Xiaomi refutes allegations of mining data via phone software 'backdoors'
What's the story
Xiaomi has refuted the data mining allegations leveled by two popular security searchers. The experts had claimed that the Chinese smartphone giant uses certain "backdoors" on its devices to silently collect user activity data on remote servers. However, the company says that the claims are untrue and the duo has misinterpreted its data handling practices. Here's more about it.
Collection
Allegations of data collection via backdoors
While speaking to Forbes, researcher Gabi Cirlig claimed Xiaomi was "watching much of what he was doing on his phone." He said that the company has implemented some loopholes in its own pre-installed smartphone apps, like the Mi Browser, and is using them to gather data on users' web activity as well as things like the folders they opened and the screens they swiped.
Transfer
Transfer to servers hosted in China
Cirlig added that the Mi Browser loophole collected users' browsing data even when they searched in the incognito mode or on privacy-focused search engines like DuckDuckGo. All the data was allegedly sent to remote servers, which were located in Singapore and Russia but were hosted by web domains in Beijing. The claims were further backed by Andrew Tierney, another security expert contacted by Forbes.
Response
However, Manu Jain categorically denied the claims
Following these allegations, Manu Jain, the Managing Director of Xiaomi India, wrote an open letter to the press refuting the claims. Jain clarified that the Mi Browser, which has over 15 million downloads, follows the same protocols used by other leading browsers. He added the platform does not collect any data without explicit user consent and encrypts and anonymizes all incognito mode-related web activity.
Certifcations
Privacy practices certified by leading organizations
Among other things, Jain emphasized that several leading international organizations, including TrustArc and British Standard Institution (BSI), have certified the privacy and security practices followed for Xiaomi smartphones and default apps.
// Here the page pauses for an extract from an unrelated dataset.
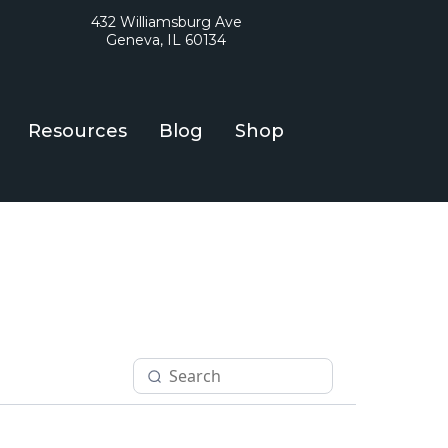
432 Williamsburg Ave
Geneva, IL 60134
Resources
Blog
Shop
He also addressed questions over data transfer to Chinese servers, noting that Indian users' Mi Cloud and Mi Browser data is stored locally on Amazon Web Services' servers in India.
Company response
Xiaomi provided further details in official blog post
Backing up Jain's response, Xiaomi issued a full-length blog post refuting the allegations and clarifying that it only collects some data from phones - such as system information, preferences, user interface feature usage, responsiveness, performance, memory usage, and crash reports - to improve user experience. It added that the data remains completely anonymized and is not shared with any third-party
Quote
Here's an excerpt from Xiaomi's official statement
"We feel they have misunderstood what we communicated regarding our data privacy principles and policy. Our user's privacy and internet security is of top priority at Xiaomi; we are confident that we strictly follow and are fully compliant with local laws and regulations," stated Xiaomi.